Rye was considered a secondary crop for thousands of years before it was cultivated and people started growing it deliberately. Nowadays, most rye production is concentrated in Central and Eastern Europe, and the cereal is used in various ways—for making bread, brewing whiskey and vodka, feeding animals, as a pasture plant, etc. The Russian rye breads are famous—the ones made with only rye flour have a dark brown color and are usually dubbed ‘black bread’. I can’t wait to show you that one on the blog, it’s yum yum yum! Anyway…
Today we’ll be showing you how to make these rye sesame crackers, a great snack to take to work or school, super easy to make, and they go perfectly with stinky cheese and some fruit! Okay, the stinky cheese is optional—I wouldn’t want you to acquire a stinkin’ work moniker 😉
Let’s start. You’ll need:
It’s so easy to mix, just put the flour, salt and baking powder together, stir, add the olive oil and water, stir again, keep stirring, and stirring, and then stir some more! When your dough has reached the right consistency (illustrated on the bottom right photo), take it out of your bowl and cut it in two.

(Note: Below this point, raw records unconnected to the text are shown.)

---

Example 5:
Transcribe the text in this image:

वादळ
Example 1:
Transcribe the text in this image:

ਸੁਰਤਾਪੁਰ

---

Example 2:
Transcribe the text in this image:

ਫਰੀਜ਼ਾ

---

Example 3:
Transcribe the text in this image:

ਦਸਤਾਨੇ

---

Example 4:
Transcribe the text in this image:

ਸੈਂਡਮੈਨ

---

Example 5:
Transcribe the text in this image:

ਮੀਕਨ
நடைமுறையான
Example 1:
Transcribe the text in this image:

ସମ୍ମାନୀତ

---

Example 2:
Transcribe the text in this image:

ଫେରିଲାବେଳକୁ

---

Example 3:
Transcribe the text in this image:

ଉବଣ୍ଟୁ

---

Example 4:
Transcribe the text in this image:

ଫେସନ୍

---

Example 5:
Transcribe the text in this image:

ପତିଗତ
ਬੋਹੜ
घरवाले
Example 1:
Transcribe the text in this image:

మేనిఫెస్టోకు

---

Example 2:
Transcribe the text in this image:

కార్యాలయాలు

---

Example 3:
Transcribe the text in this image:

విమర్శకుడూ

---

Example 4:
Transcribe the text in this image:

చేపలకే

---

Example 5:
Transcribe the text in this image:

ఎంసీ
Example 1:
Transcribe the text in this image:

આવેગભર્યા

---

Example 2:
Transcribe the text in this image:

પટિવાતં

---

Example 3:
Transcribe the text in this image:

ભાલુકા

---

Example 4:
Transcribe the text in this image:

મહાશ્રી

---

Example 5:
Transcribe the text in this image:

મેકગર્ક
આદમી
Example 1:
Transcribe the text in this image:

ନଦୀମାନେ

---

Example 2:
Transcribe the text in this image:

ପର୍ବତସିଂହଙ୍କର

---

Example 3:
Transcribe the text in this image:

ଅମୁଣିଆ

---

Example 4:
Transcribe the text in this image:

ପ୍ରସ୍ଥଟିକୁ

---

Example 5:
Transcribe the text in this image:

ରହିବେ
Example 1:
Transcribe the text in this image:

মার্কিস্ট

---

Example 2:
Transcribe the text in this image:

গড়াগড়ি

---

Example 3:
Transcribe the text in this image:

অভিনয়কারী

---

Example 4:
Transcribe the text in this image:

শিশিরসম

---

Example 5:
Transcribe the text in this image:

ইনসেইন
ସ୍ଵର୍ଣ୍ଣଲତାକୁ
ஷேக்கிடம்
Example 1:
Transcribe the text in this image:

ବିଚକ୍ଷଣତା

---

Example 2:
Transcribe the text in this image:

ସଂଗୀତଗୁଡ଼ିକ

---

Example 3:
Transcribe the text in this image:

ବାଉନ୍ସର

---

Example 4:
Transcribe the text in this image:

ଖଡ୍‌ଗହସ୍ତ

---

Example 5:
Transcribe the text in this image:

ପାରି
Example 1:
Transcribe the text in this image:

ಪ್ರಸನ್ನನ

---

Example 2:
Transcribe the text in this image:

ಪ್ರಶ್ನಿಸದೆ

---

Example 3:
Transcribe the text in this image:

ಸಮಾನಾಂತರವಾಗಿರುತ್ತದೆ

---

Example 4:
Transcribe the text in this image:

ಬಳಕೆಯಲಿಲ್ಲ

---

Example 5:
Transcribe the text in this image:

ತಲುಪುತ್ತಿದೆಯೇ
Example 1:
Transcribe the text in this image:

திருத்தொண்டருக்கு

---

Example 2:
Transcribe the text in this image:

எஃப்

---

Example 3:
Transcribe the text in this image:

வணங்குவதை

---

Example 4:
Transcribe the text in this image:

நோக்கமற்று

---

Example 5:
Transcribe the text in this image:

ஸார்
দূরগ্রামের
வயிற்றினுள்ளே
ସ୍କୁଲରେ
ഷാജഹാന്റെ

Now comes the tricky part—at least it was tricky for Simeon 😀 He was dead serious about rolling out the dough into perfect rectangles. He kept mumbling something about optimization and resources efficiency while I was rolling my eyes…Geek-in-the-kitchen alert! I suggested we just cut off the uneven edges, but he wouldn’t listen—he kept folding the edges and rolling out until he had a relatively straight-edged rectangle, with no leftover dough parts. But if you are not so bent on efficiency (not that I’m judging if you are), just roll out to whatever shape and then cut the excess parts with a knife.
Sprinkle the sesame on top and roll over it to make the sesame stick to the surface. Cut the individual crackers using a pizza wheel cutter (we totally misappropriated resources here) and you’re done. Bake each sheet around 15 minutes. The crackers come out wonderfully fragrant.
Rye Sesame Crackers
- 250g rye flour
- 1 tsp salt
- 1/2 tsp baking powder
- 30ml olive oil (about 2 tbsp)
- 200ml hot water
- 2 tbsp sesame seeds
- Mix together the flour, salt and baking powder.
- Pour the hot water and olive oil and stir with a wooden spoon until the dough forms a ball. Knead into a smooth dough.
- Cut the dough in two. Roll out on a baking sheet and cover with sesame seeds. Roll over the sesame seeds to make them stick to the dough.
- Cut into rectangles and bake at 160°C/320°F for 15minutes.